Now, to run the executable with an argument, type run “Command Line Argument” which will run the executable with “Command Line Argument” as a parameter.

Execution stops first in the wordCounter method; when it does, it will display the argc variable, and the value it holds (it should be 2). It should also display the current line the debugger has stopped at, along with display the source line. To see the next line of code, type step. This will move the program and debugger to the next line of code, redisplay argc along with the line of code at the next line of the source. Type step again to get to the next line, this will initialize the wordCount variable to one, like in the source. Type print wordCount to confirm the integer has been initialized. When your finished, type bt or backtrace to see the path of execution for methods used in this program. This command will display the methods used up to the current position of the program the debugger is in. When your finished with this method, type continue to finish the method and continue back to main, to the next break point, at line 27.

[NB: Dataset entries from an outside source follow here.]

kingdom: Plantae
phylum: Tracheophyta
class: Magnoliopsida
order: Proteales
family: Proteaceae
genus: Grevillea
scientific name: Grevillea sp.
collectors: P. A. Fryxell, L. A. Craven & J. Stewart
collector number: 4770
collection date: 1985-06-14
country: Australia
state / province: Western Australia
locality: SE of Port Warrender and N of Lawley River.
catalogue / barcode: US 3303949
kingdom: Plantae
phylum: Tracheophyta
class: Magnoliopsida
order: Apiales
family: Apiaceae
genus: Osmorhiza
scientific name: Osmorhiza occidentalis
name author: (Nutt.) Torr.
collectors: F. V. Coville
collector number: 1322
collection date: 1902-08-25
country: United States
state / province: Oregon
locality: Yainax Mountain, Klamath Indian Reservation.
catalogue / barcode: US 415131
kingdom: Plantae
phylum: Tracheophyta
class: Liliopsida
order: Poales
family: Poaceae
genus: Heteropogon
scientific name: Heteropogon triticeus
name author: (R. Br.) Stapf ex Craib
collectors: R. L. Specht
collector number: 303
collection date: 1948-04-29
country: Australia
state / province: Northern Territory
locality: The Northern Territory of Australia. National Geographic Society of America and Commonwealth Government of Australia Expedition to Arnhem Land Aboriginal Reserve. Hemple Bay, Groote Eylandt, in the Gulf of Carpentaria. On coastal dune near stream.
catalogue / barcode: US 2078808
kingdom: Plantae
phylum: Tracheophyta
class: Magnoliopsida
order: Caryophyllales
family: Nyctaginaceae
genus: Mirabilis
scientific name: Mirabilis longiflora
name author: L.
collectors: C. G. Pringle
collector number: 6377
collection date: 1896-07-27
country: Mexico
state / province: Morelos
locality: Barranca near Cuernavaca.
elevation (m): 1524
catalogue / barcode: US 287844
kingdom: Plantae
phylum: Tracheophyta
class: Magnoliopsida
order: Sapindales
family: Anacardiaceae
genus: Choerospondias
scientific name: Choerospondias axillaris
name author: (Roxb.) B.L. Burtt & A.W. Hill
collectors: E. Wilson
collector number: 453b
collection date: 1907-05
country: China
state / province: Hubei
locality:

Use this point to practice the command I’ve shown you; use the source file as a reference, and try to use break with a file name to practice it’s use with multiple file when the time comes. Also, try using the debugger with other executables, like the other executables in previous tutorials. Using the debugger is extremely useful for programmers, and learning this will help you figure out how a program ticks, and where problems are at to fix. And getting comfortable with GDB is a lot quicker that going in-between many different debuggers like in Visual Studio, or other IED-based debuggers.